In 1994, Williams Electronic Games built Red and Ted’s Roadshow, a widebody pinball machine featuring the likeness, voice, and music of country singer Carlene Carter.

Already, if you are familiar with playing modern pinball machines, you’re probably already wondering where country music fits in with pinball.

Most games have original score, some of my favorites being by Chris Granner. Most seem to kind of fall under electronic rock or, in the case of FishTales, a fun energetic bluegrass.

A couple of notable exceptions were High Speed 2: The Getaway, where ZZ Top’s “LA Grange” was licensed for the game and became the soundtrack, and Twilight Zone, where Golden Earring’s “Twilight Zone” was licensed. In both cases, synth arrangements of the song were created to run in the game’s Yamaha synthesizer based sound board.

But then…. This weird thing happened.

Williams had the DCS system ready for market, which has also been used in some of their video games and even their slot machines. This system, instead of synthesizing sounds on the fly and using a CVSD sampler for some voices, used compressed audio recordings. Rumor has it that the Sony ATRAC codec was used.
##########
TO-DO LIST —
[1] From the pinball music passage above, repeat the text between "A couple of" and "codec was used.", inclusive.
[2] Answer these questions using the pinball music passage above:
(a) In what year did Williams Electronic Games build Red and Ted's Roadshow?
(b) Which song was licensed for High Speed 2: The Getaway?
(c) Which codec is rumored to have been used in the DCS system?

(Dataset entries)
##########
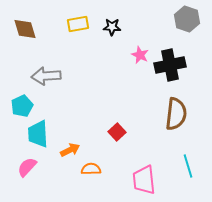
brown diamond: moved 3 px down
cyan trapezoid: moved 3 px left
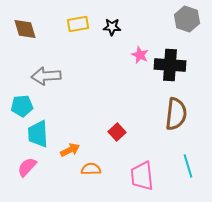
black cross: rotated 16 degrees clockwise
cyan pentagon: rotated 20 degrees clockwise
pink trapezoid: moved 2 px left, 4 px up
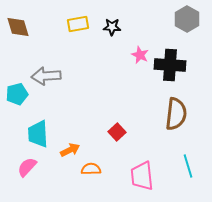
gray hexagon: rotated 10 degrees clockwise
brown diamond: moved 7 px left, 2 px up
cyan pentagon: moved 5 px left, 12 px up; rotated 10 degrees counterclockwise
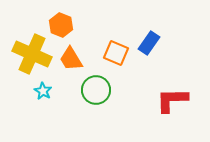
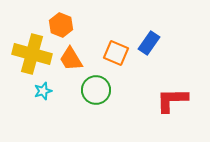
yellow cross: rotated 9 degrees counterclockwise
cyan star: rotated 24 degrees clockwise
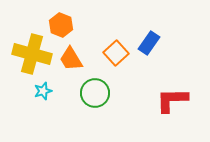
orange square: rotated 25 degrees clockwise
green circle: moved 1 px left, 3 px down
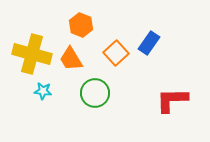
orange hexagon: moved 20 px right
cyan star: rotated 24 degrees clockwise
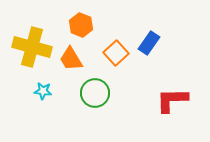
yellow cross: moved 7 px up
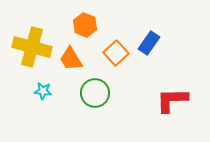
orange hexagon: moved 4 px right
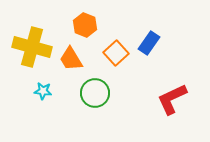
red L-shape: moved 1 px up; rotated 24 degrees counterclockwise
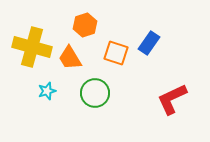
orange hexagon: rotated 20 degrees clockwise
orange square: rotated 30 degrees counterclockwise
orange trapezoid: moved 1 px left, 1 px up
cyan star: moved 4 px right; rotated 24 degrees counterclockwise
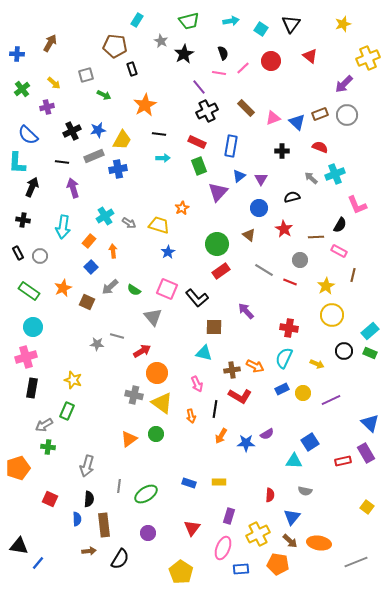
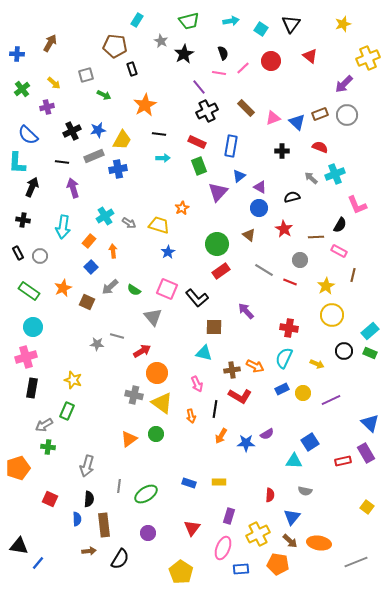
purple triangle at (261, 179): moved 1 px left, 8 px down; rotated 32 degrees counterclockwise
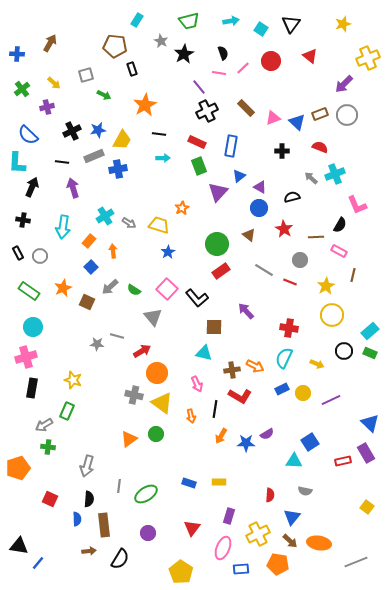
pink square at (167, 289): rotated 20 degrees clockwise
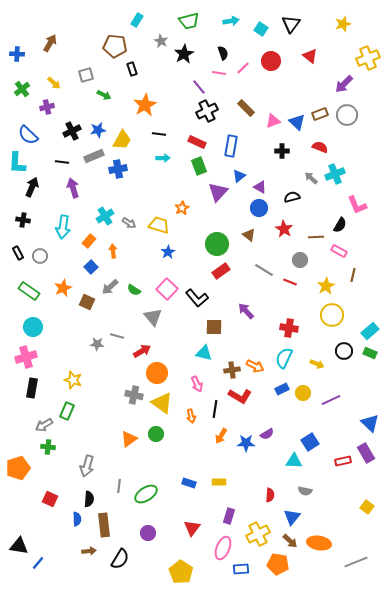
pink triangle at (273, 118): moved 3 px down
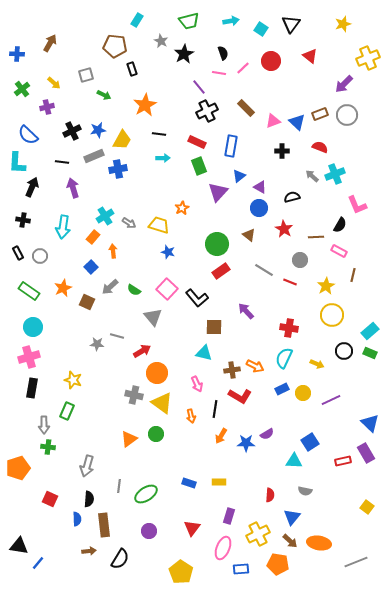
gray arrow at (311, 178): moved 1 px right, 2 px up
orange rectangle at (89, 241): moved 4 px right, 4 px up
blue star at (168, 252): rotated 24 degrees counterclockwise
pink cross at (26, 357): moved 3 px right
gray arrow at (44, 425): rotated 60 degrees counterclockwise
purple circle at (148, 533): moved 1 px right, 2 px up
##########
EXERCISE SOLUTIONS —
[1]
A couple of notable exceptions were High Speed 2: The Getaway, where ZZ Top’s “LA Grange” was licensed for the game and became the soundtrack, and Twilight Zone, where Golden Earring’s “Twilight Zone” was licensed. In both cases, synth arrangements of the song were created to run in the game’s Yamaha synthesizer based sound board.

But then…. This weird thing happened.

Williams had the DCS system ready for market, which has also been used in some of their video games and even their slot machines. This system, instead of synthesizing sounds on the fly and using a CVSD sampler for some voices, used compressed audio recordings. Rumor has it that the Sony ATRAC codec was used.

[2]
(a) 1994
(b) ZZ Top's "LA Grange"
(c) The Sony ATRAC codec